President Bush described Hizbollah as the root cause of the conflict and said it seemed that Syria, which along with Iran has supported Hizbollah, was trying to "get back into Lebanon" a year after ending its 28-year military presence.

Israel's ambassador to the United Nations said U.S. Secretary of State Condoleezza Rice would go to the region on Friday, but an aide to Rice said she would not go abroad on Friday and there was no final decision on any foreign travel.

While U.N. peace envoys held talks in Israel, the Israeli army was refusing to rule out a ground invasion, only six years after it ended a 22-year occupation of south Lebanon.

"At this stage we do not think we have to activate massive ground forces into Lebanon but if we have to do this, we will," said Moshe Kaplinsky, Israel's deputy army chief.

Israel's Prime Minister Ehud Olmert said Hizbollah, which seized two Israeli soldiers and killed eight in a cross-border raid on July 12, had coordinated the abduction with Iran, enabling Tehran to divert attention from its nuclear program.

Olmert said there was no time limit to Israel's offensive, and said there would be no negotiations with Hizbollah.

NO PEACE PROPOSALS

Lebanon's government, which wants an immediate ceasefire, said it had yet to receive any clear proposals to bring Israel's seven-day offensive to an end.

World powers have said Hizbollah must first free the two soldiers and stop cross-border attacks. Israel also demands that Hizbollah disarm in line with U.N. Security Council resolutions.

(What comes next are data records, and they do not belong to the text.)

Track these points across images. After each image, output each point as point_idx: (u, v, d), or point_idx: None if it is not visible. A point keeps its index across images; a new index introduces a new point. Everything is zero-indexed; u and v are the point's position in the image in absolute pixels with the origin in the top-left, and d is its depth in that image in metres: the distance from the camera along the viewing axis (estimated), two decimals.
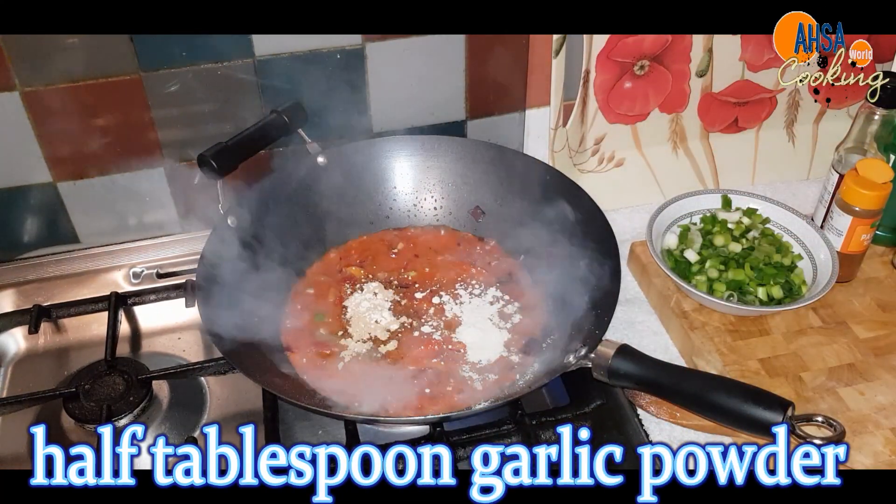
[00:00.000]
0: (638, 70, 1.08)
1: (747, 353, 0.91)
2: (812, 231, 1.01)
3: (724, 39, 1.08)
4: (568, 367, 0.82)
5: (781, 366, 0.90)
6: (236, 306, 0.90)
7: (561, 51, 1.04)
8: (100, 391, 0.92)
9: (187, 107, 1.02)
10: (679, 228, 1.05)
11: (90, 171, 1.04)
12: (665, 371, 0.79)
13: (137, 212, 1.10)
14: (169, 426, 0.93)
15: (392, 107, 1.11)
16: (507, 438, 0.87)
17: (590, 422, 0.89)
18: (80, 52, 0.94)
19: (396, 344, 0.95)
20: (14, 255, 1.09)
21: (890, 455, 0.81)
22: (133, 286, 1.08)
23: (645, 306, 1.02)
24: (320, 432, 0.93)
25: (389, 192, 1.11)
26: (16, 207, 1.05)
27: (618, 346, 0.80)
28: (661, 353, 0.94)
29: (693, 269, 0.99)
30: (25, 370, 1.00)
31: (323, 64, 1.03)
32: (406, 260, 1.06)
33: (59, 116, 0.98)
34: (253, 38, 0.99)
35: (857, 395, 0.87)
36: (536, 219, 1.04)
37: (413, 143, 1.10)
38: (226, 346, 0.85)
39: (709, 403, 0.76)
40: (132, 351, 1.02)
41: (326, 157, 1.06)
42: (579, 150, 1.14)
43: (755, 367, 0.90)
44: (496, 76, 1.12)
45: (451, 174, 1.10)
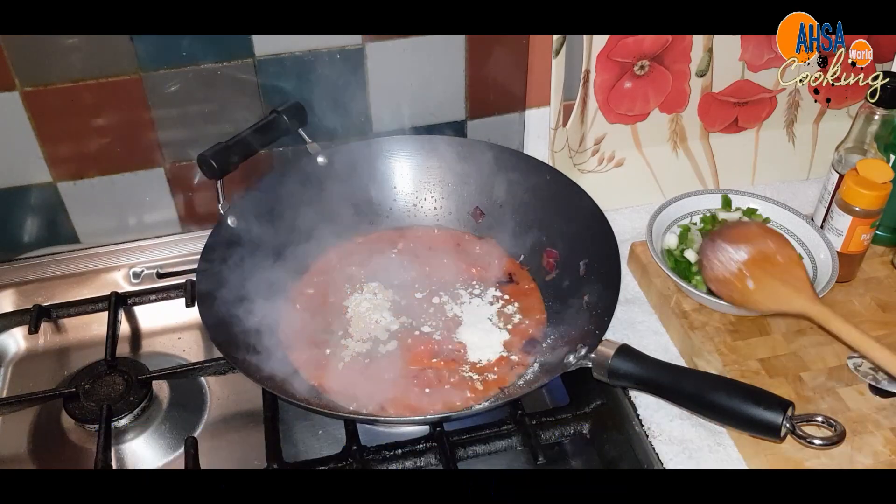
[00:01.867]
0: (638, 70, 1.08)
1: (747, 353, 0.91)
2: (812, 231, 1.01)
3: (724, 39, 1.08)
4: (568, 367, 0.82)
5: (781, 366, 0.90)
6: (236, 306, 0.90)
7: (561, 51, 1.04)
8: (100, 391, 0.92)
9: (187, 107, 1.02)
10: (679, 228, 1.05)
11: (90, 171, 1.04)
12: (665, 371, 0.79)
13: (137, 212, 1.10)
14: (169, 426, 0.93)
15: (392, 107, 1.11)
16: (507, 438, 0.87)
17: (590, 422, 0.89)
18: (80, 52, 0.94)
19: (396, 344, 0.95)
20: (14, 255, 1.09)
21: (890, 455, 0.81)
22: (133, 286, 1.08)
23: (645, 306, 1.02)
24: (320, 432, 0.93)
25: (389, 192, 1.11)
26: (16, 207, 1.05)
27: (618, 346, 0.80)
28: (661, 353, 0.94)
29: (693, 269, 0.99)
30: (25, 370, 1.00)
31: (323, 64, 1.03)
32: (406, 260, 1.06)
33: (59, 116, 0.98)
34: (253, 38, 0.99)
35: (857, 395, 0.87)
36: (536, 219, 1.04)
37: (413, 143, 1.10)
38: (226, 346, 0.85)
39: (709, 403, 0.76)
40: (132, 351, 1.02)
41: (326, 157, 1.06)
42: (579, 150, 1.14)
43: (755, 367, 0.90)
44: (496, 76, 1.12)
45: (451, 174, 1.10)
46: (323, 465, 0.84)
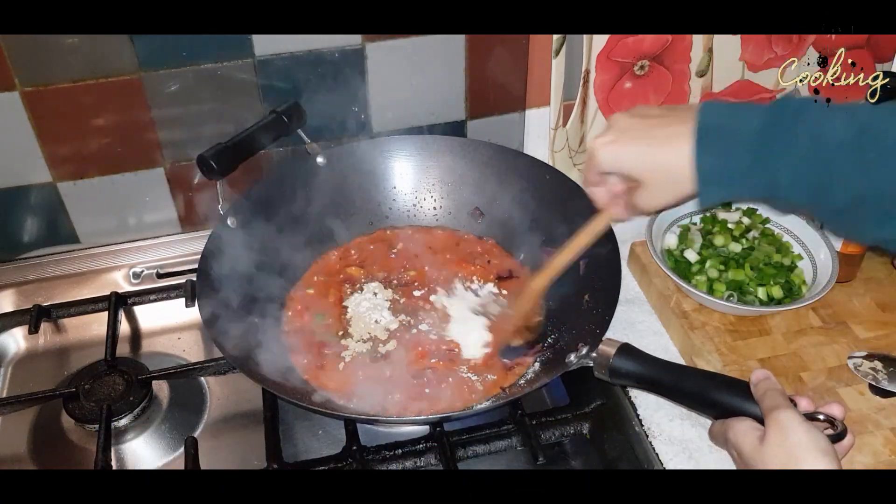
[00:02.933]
0: (638, 70, 1.08)
1: (747, 353, 0.91)
2: (812, 231, 1.01)
3: (724, 39, 1.08)
4: (569, 367, 0.82)
5: (781, 366, 0.90)
6: (236, 306, 0.90)
7: (561, 51, 1.04)
8: (100, 391, 0.92)
9: (187, 107, 1.02)
10: (679, 228, 1.05)
11: (90, 171, 1.04)
12: (667, 369, 0.79)
13: (137, 212, 1.10)
14: (169, 426, 0.93)
15: (392, 107, 1.11)
16: (507, 438, 0.87)
17: (590, 422, 0.89)
18: (80, 52, 0.94)
19: (396, 343, 0.95)
20: (14, 255, 1.09)
21: (890, 455, 0.81)
22: (133, 286, 1.08)
23: (645, 306, 1.02)
24: (320, 432, 0.93)
25: (389, 192, 1.11)
26: (16, 207, 1.05)
27: (619, 344, 0.80)
28: (661, 353, 0.94)
29: (693, 269, 0.99)
30: (25, 370, 1.00)
31: (323, 64, 1.03)
32: (406, 260, 1.06)
33: (59, 116, 0.98)
34: (253, 38, 0.99)
35: (857, 395, 0.87)
36: (536, 219, 1.04)
37: (413, 143, 1.10)
38: (226, 346, 0.85)
39: (710, 402, 0.76)
40: (132, 351, 1.03)
41: (326, 157, 1.06)
42: (579, 150, 1.14)
43: (755, 367, 0.90)
44: (496, 76, 1.12)
45: (451, 174, 1.10)
46: (323, 465, 0.84)
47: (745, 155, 0.73)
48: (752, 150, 0.72)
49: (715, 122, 0.74)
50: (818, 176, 0.71)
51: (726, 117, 0.75)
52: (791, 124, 0.72)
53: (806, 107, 0.72)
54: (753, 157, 0.72)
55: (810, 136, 0.71)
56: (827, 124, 0.71)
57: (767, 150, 0.72)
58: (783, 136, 0.72)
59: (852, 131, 0.70)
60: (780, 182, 0.72)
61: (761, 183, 0.73)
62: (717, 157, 0.74)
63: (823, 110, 0.72)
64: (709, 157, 0.74)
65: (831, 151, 0.70)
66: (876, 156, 0.69)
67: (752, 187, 0.74)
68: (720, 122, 0.74)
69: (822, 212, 0.77)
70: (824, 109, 0.72)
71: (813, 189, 0.72)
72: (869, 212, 0.72)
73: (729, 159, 0.73)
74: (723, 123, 0.74)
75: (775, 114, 0.73)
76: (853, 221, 0.74)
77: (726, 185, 0.75)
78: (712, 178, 0.74)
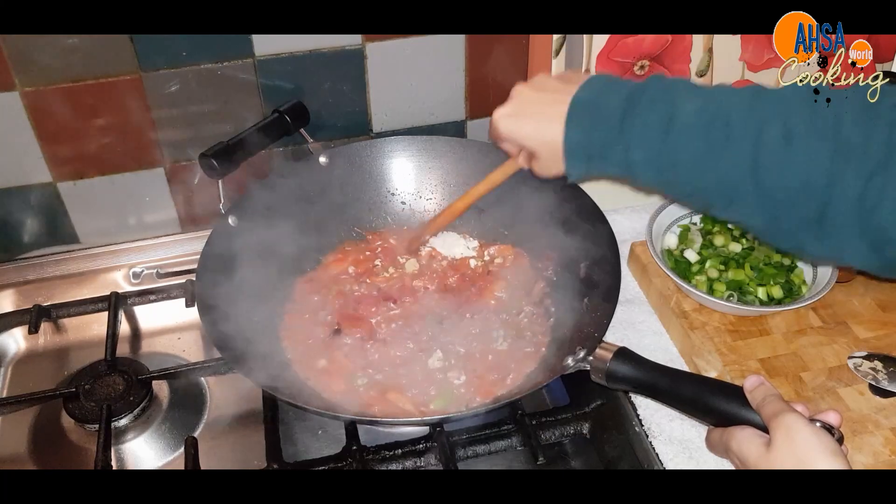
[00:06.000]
0: (638, 70, 1.08)
1: (747, 353, 0.91)
2: None
3: (724, 39, 1.08)
4: (566, 370, 0.82)
5: (781, 366, 0.90)
6: (236, 306, 0.90)
7: (561, 51, 1.04)
8: (100, 391, 0.92)
9: (187, 107, 1.02)
10: (679, 228, 1.05)
11: (90, 171, 1.04)
12: (664, 375, 0.78)
13: (137, 212, 1.10)
14: (169, 426, 0.93)
15: (392, 107, 1.11)
16: (507, 438, 0.87)
17: (590, 422, 0.89)
18: (80, 52, 0.95)
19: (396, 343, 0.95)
20: (14, 255, 1.09)
21: (890, 455, 0.81)
22: (133, 286, 1.08)
23: (645, 306, 1.02)
24: (320, 432, 0.93)
25: (390, 192, 1.11)
26: (16, 207, 1.05)
27: (616, 349, 0.79)
28: (660, 353, 0.94)
29: (693, 269, 0.99)
30: (25, 370, 1.01)
31: (323, 64, 1.03)
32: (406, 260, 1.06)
33: (59, 116, 0.98)
34: (253, 38, 0.99)
35: (857, 395, 0.87)
36: (536, 219, 1.04)
37: (413, 144, 1.10)
38: (226, 347, 0.85)
39: (708, 407, 0.75)
40: (132, 351, 1.03)
41: (328, 157, 1.06)
42: None
43: (755, 367, 0.90)
44: (496, 76, 1.12)
45: (452, 174, 1.10)
46: (323, 465, 0.84)
47: (606, 131, 0.75)
48: (612, 126, 0.74)
49: (587, 98, 0.77)
50: (666, 157, 0.73)
51: (598, 93, 0.77)
52: (650, 103, 0.73)
53: (672, 87, 0.74)
54: (612, 134, 0.74)
55: (664, 116, 0.72)
56: (683, 107, 0.72)
57: (625, 127, 0.74)
58: (641, 114, 0.73)
59: (705, 116, 0.71)
60: (634, 160, 0.74)
61: (617, 159, 0.75)
62: (582, 131, 0.76)
63: (687, 92, 0.74)
64: (574, 132, 0.77)
65: (680, 134, 0.71)
66: (722, 142, 0.70)
67: (611, 164, 0.77)
68: (592, 97, 0.77)
69: (673, 193, 0.81)
70: (688, 91, 0.74)
71: (661, 170, 0.73)
72: (712, 197, 0.73)
73: (591, 134, 0.76)
74: (593, 99, 0.77)
75: (641, 91, 0.74)
76: (700, 205, 0.79)
77: (588, 159, 0.78)
78: (576, 152, 0.77)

The Beirut government is too weak and divided to impose its authority on Hizbollah, which wants to swap the soldiers for Lebanese and Arabs in Israeli jails.

U.N. Secretary-General Kofi Annan called for a bigger, more robust international force to stabilize southern Lebanon and buy time for the Lebanese government to disarm Hizbollah guerrillas.

Israel, bent on driving Hizbollah from the south, says it is too early to discuss such a force. Washington has queried how it could restrain the Islamist group.

"It is urgent that the international community acts to make a difference on the ground," Annan said in Brussels, suggesting a force that would operate differently from toothless U.N. peacekeepers who have patrolled south Lebanon since 1978.

Israel is also pursuing an offensive in the Gaza Strip after Palestinian militants captured another soldier on June 25.

The United States sent nine Navy ships to rescue up to 8,000 Americans from Lebanon and other nations mustered boats and planes for their stranded nationals. Some 100,000 Lebanese have fled their homes.

U.N. agencies are pulling non-essential staff and family members from Lebanon, but relief workers are staying and more are going in, humanitarian aid chief Jan Egeland said.